Мальчик глотнул, закашлялся и пришел в себя.

— Муамо… мама… — позвал мальчик.

— Где она?

— Здесь была, — указал он рядом с собой.

Бойцы живо раскопали небольшой снежный холмик возле того места, где нашли мальчика. Под снегом лежала его мать.

— Муамо, ноузе… мама, вставай, — потянул ее за руку мальчик. Но рука матери была холодна, как лед, а лицо с заострившимися чертами казалось высеченным из камня.

Тут же в снегу бойцы вырыли могилу и положили в нее мать.

— Ей все было холодно… — всхлипывал мальчик.

— Не плачь, теперь ей будет тепло, — сказал командир. Фельдшер намазал мальчику лицо каким-то жиром и сунул ему в руку сухарь и кусок сахару.

— Как тебя зовут? — приступили к нему с расспросами бойцы.

— Онни.

— Как твоя фамилия?

— Не знаю…

— Пусть называется Лумимиези, — предложил боец, нашедший Онни. — Лумимиези — снежный человек.

— Пусть, — согласились все.

— Из какой ты деревни?

— Камень-озера.

— Куда вы шли с матерью ночью?

— Мы убегли в лес от лахтарей.[1]

— Почему?

— Они били мою маму… Все приставали к ней: скажи да скажи, куда ушли отец и брат.

— Ну, а она что?

— Плакала, а не сказала…

— А где же отец?

— За сухарями пошел…

— А брат?

— Он еще раньше ушел к красным. Я знал и тоже не сказал… — гордо заявил Онни.

— Молодец!

— Домой хочу, к отцу, — сказал Онни.

— Ладно, свезем тебя домой, — успокоили его бойцы.

— А хлеба дадите?

— Дадим.

— И сахару дадите?

— И сахару, — обещали бойцы.

В восемь лет Онни первый раз в жизни отведал сахар. До этого самым роскошным и сладким блюдом Онни считал «няйвед» — пареную репу.
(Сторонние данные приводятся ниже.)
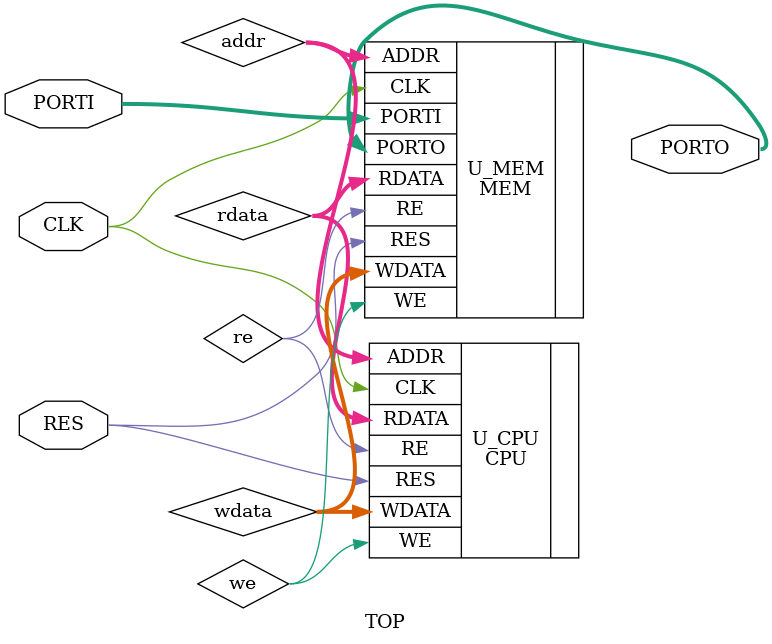
<source format=sv>


module TOP
(
    input  logic CLK,
    input  logic RES,
    //
    input  logic [7:0] PORTI,
    output logic [7:0] PORTO
);

//-------------------------------
// Internal Signals
//-------------------------------
logic [5:0] addr;
logic       re;
logic       we;
logic [7:0] wdata;
logic [7:0] rdata;
    
//-------------------------------
// CPU
//-------------------------------
CPU U_CPU
(
    .CLK (CLK),
    .RES (RES),
    //
    .ADDR  (addr),
    .RE    (re),
    .WE    (we),
    .WDATA (wdata),
    .RDATA (rdata)
);

//-------------------------------
// Memory and Port
//-------------------------------
MEM U_MEM
(
    .CLK (CLK),
    .RES (RES),
    //
    .ADDR  (addr),
    .RE    (re),
    .WE    (we),
    .WDATA (wdata),
    .RDATA (rdata),
    //
    .PORTI (PORTI),
    .PORTO (PORTO)
);

endmodule
//===========================================================
// End of File
//===========================================================

</source>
По приказу командира найденыша завернули в теплый полушубок и пристроили на санях рядом с пулеметом.

Привал был окончен. На снегу остались черные прогалины от костров и следы множества человеческих ног.

Красноармейцы двинулись на Камень-озеро.

Разведка сообщила, что в Камень-озере расположился значительный отряд белофиннов.

Их дозорные заметили красных.

Сквозь чащу деревьев можно было видеть, как забегали лахтари.

Они хватали лыжи, стоящие рядами у стен и изгородей. Догоняя друг друга и равняясь, черной лавиной неслись они на красноармейцев, окопавшихся в снегу. Завязался бой.

К вечеру красноармейцам удалось взять деревню. Уцелевшие белофинны стремительно бежали к границе, бросив свои запасы снаряжения, продовольствия и весь обоз.

Окна в домах были выбиты. Двери сорваны с петель.

На месте дома Онни чернели обгоревшие бревна. Проломленная русская печь зияла своим вывороченным нутром. Ветер намел в угол на шестке сугробик снегу.

Бархатные крупинки сажи перекатывались по гребню снежного сугроба и от его холодной белизны казались еще чернее и пушистее.

Отца нигде не было. Никого. Только хромой пес Буя радостно приветствовал мальчика. Он бросился к нему на грудь, лизнул лицо, заворчал и стал тереться у его ног.

У Онни скривились губы. Он вцепился в шерсть старого Буя, охватил его за шею руками и горько заплакал.

Буя раза два поймал языком соленую влагу, падавшую из глаз его хозяина. Чувство глубокой тоски и одиночества маленького человека передалось животному. Буя поднял свою морду к пустому холодному небу и завыл…

вернуться

1

Лахтари — мясники. Так карелы прозвали белофиннов за их жестокие расправы с населением.